* _WORK ORDER_
Each line of the material should be set down exactly. Pictures are not part of the copy.

[STORED DATA Boundary: Start]

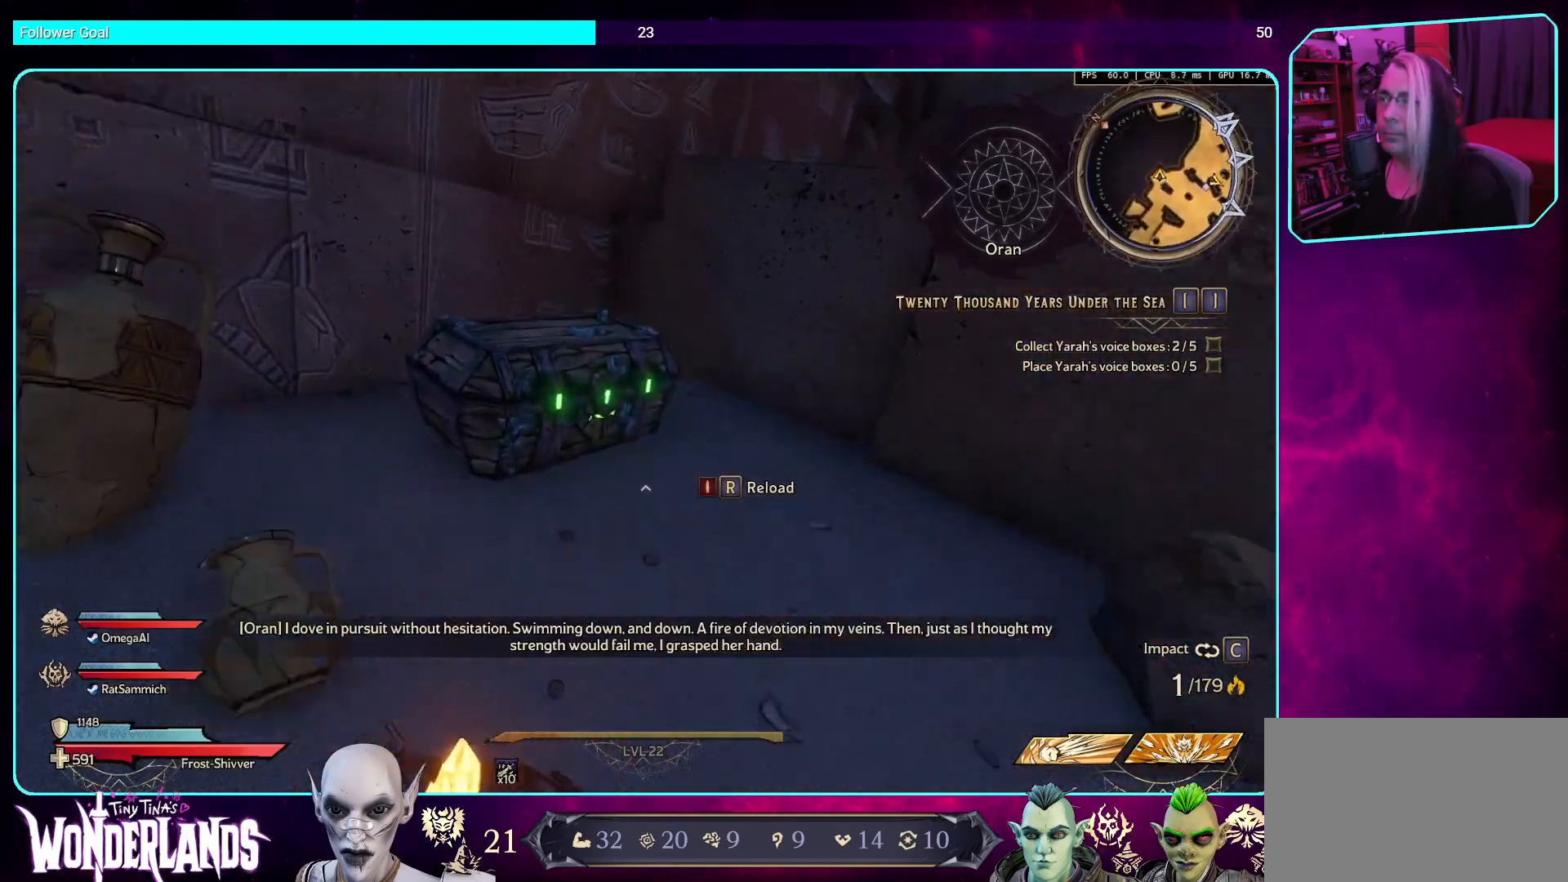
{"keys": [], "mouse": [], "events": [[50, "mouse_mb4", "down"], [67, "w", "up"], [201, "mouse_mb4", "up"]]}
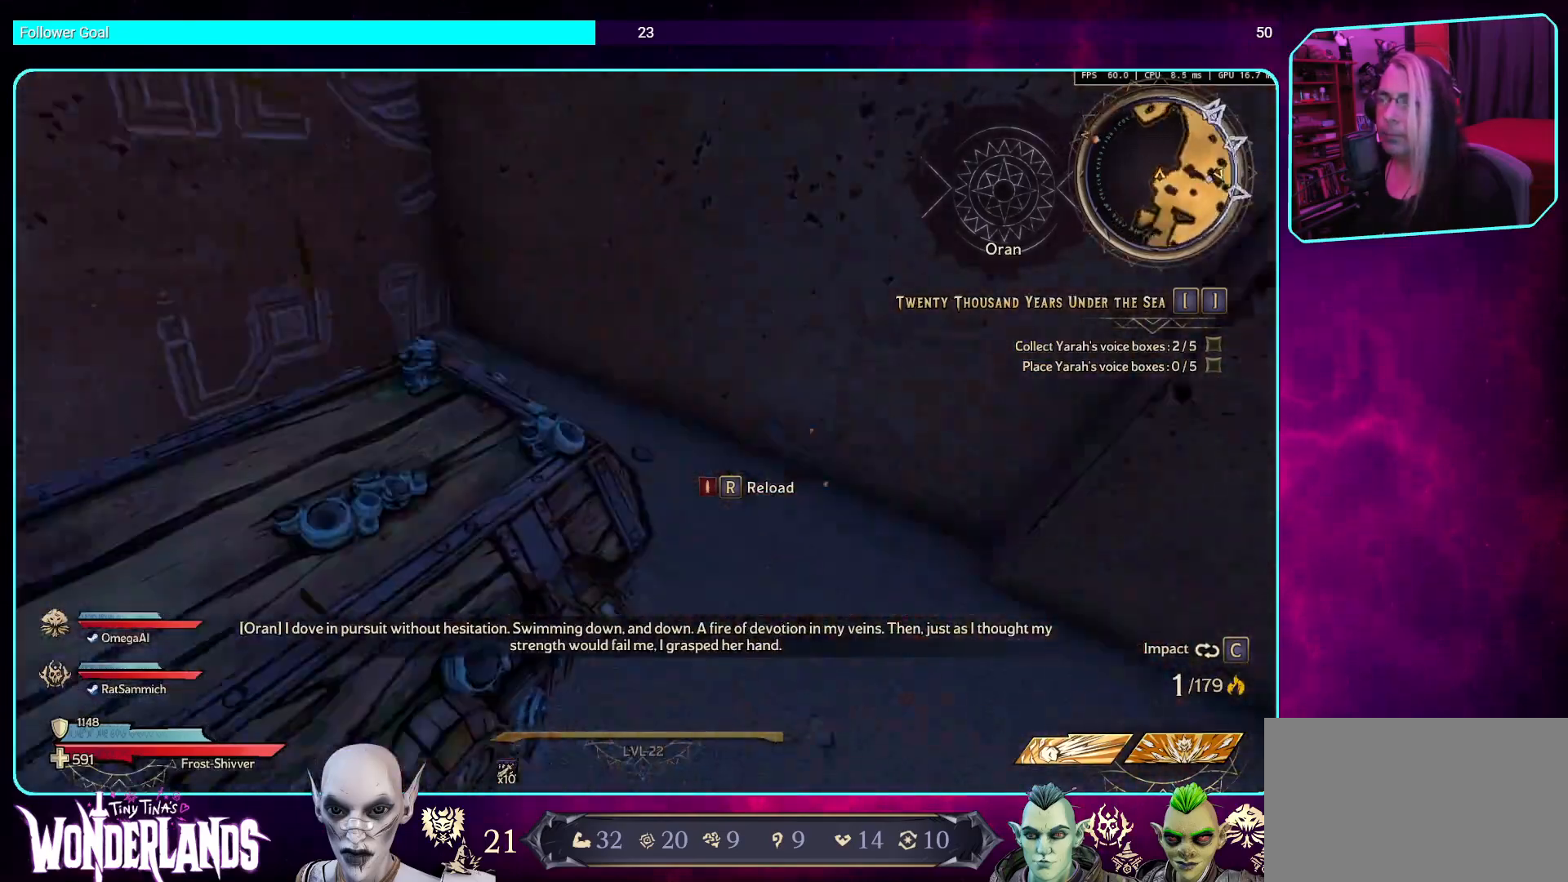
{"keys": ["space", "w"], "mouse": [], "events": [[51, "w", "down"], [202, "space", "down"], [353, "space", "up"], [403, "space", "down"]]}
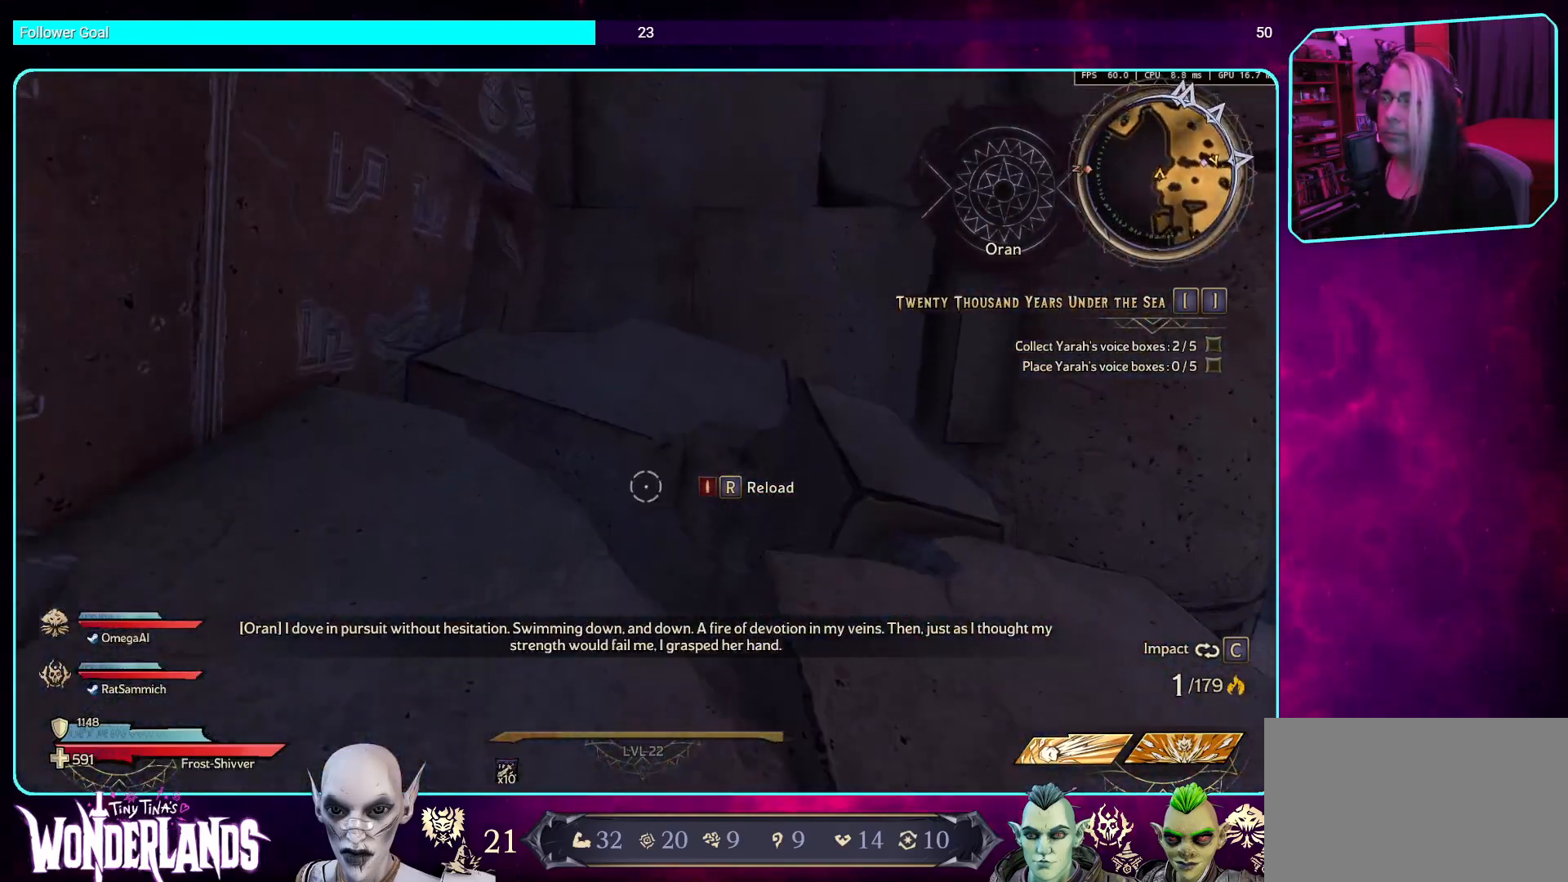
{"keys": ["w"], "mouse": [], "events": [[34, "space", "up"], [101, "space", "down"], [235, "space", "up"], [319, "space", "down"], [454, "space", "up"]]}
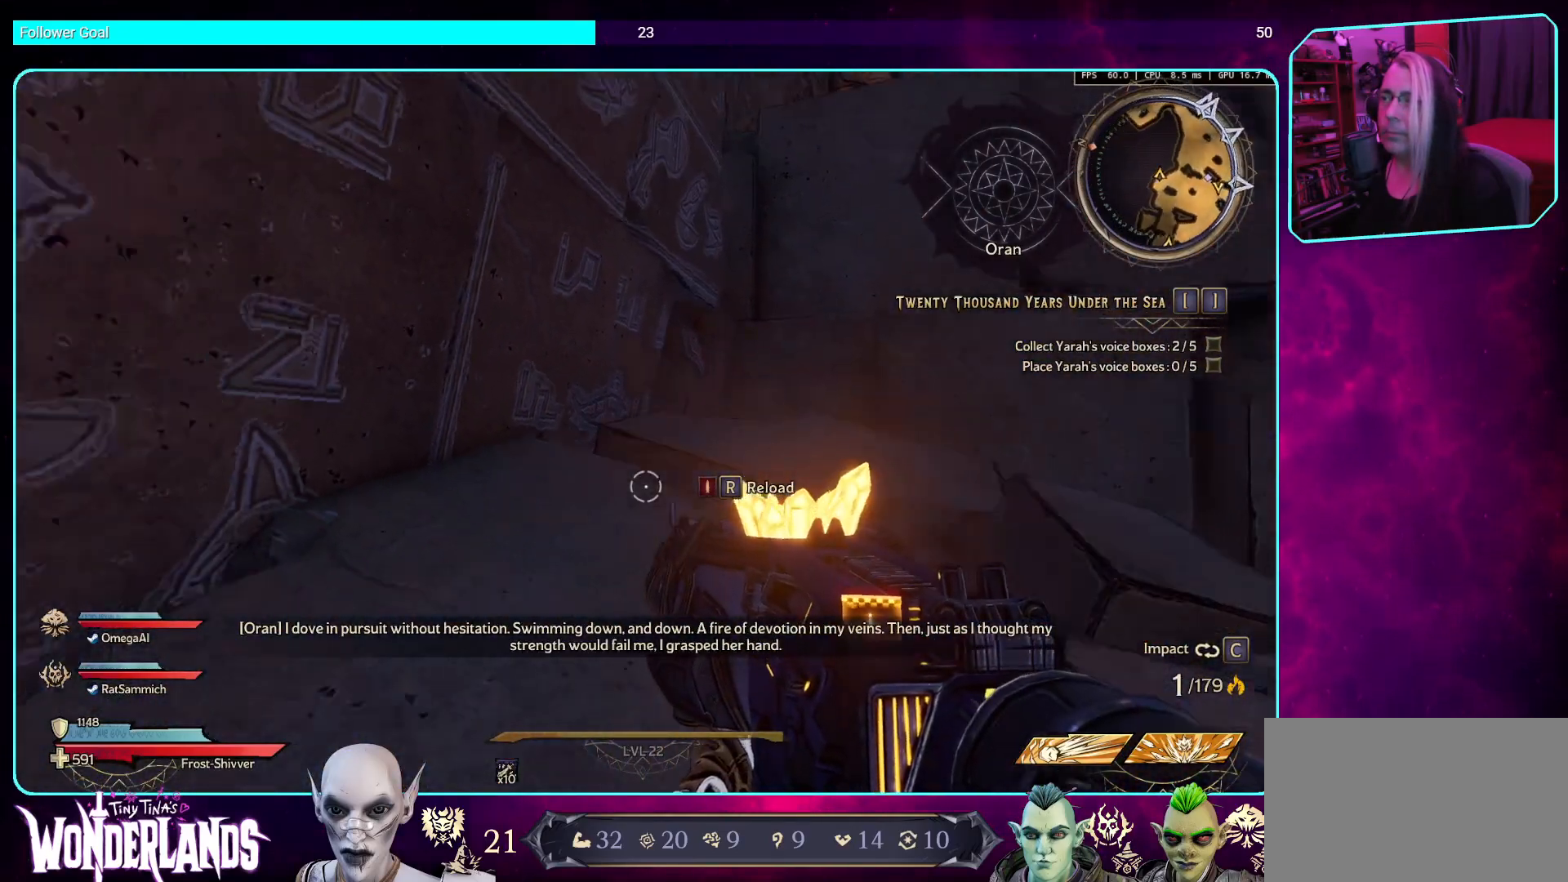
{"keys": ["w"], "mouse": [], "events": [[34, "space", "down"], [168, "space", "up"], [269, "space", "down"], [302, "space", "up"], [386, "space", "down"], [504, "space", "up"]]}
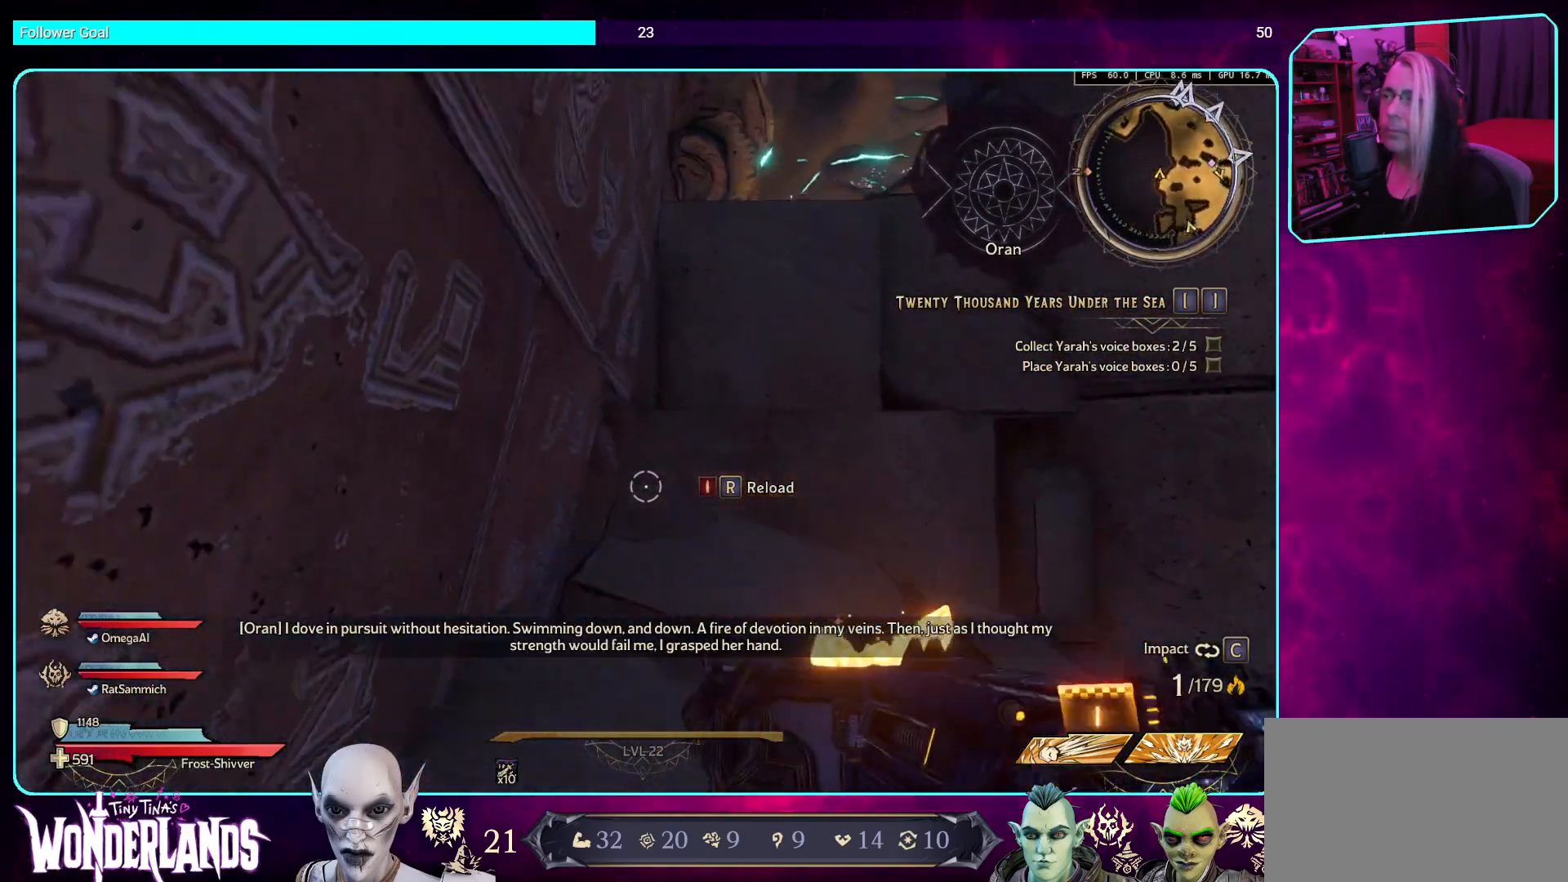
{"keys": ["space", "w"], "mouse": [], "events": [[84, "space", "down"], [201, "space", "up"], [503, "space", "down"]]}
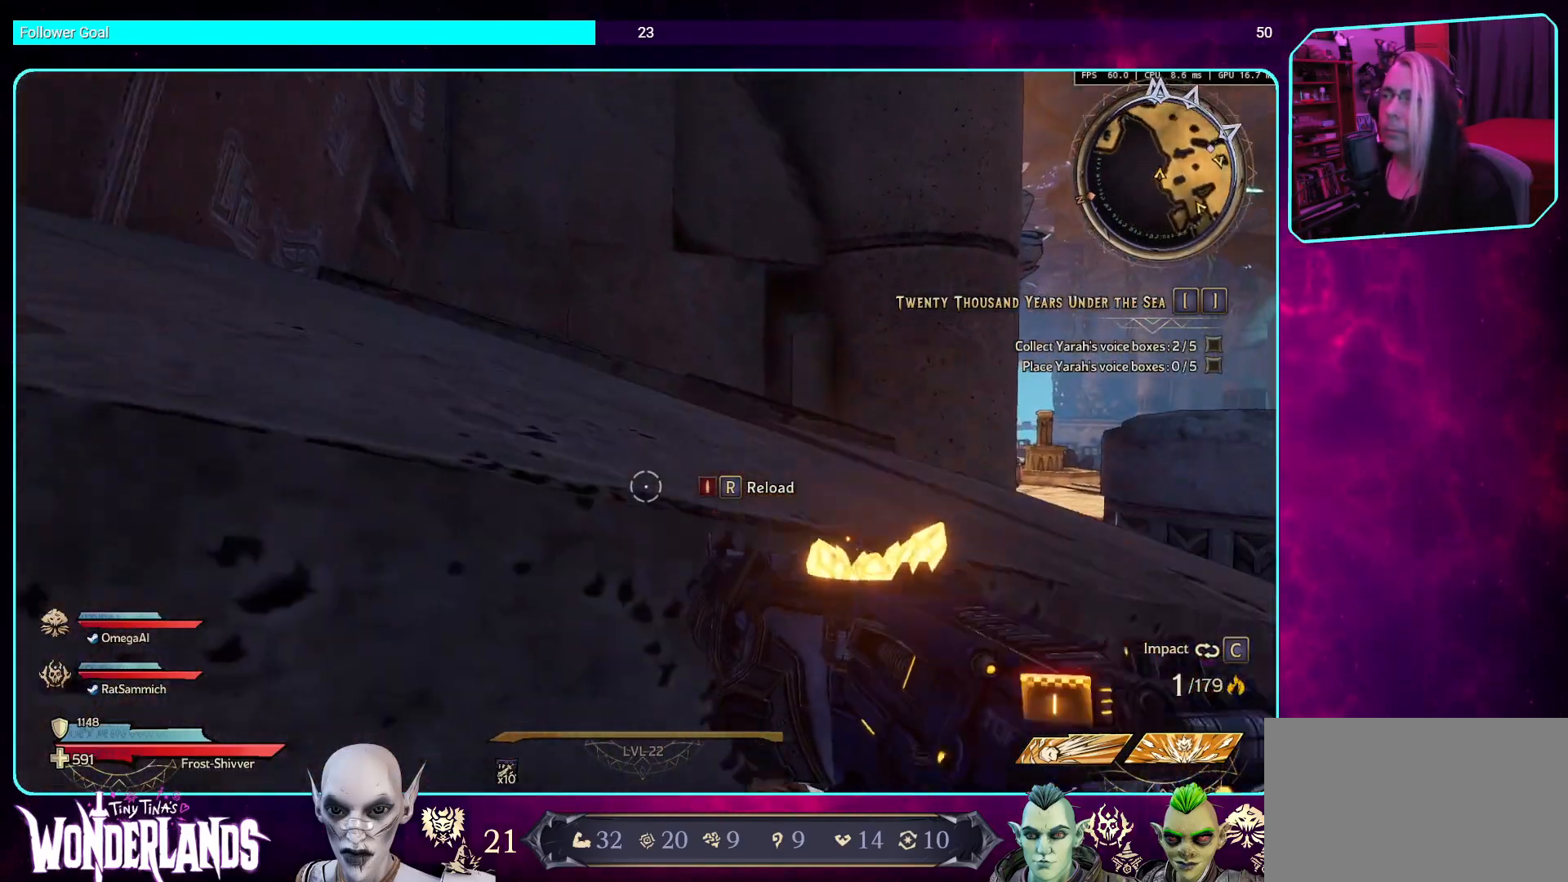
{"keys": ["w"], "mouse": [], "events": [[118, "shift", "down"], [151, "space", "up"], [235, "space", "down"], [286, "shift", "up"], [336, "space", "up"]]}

[STORED DATA Boundary: End]

* _PROBLEM SOLUTION_
{"keys": [], "mouse": [], "events": [[50, "mouse_mb4", "down"], [67, "w", "up"], [201, "mouse_mb4", "up"]]}
{"keys": ["space", "w"], "mouse": [], "events": [[51, "w", "down"], [202, "space", "down"], [353, "space", "up"], [403, "space", "down"]]}
{"keys": ["w"], "mouse": [], "events": [[34, "space", "up"], [101, "space", "down"], [235, "space", "up"], [319, "space", "down"], [454, "space", "up"]]}
{"keys": ["w"], "mouse": [], "events": [[34, "space", "down"], [168, "space", "up"], [269, "space", "down"], [302, "space", "up"], [386, "space", "down"], [504, "space", "up"]]}
{"keys": ["space", "w"], "mouse": [], "events": [[84, "space", "down"], [201, "space", "up"], [503, "space", "down"]]}
{"keys": ["w"], "mouse": [], "events": [[118, "shift", "down"], [151, "space", "up"], [235, "space", "down"], [286, "shift", "up"], [336, "space", "up"]]}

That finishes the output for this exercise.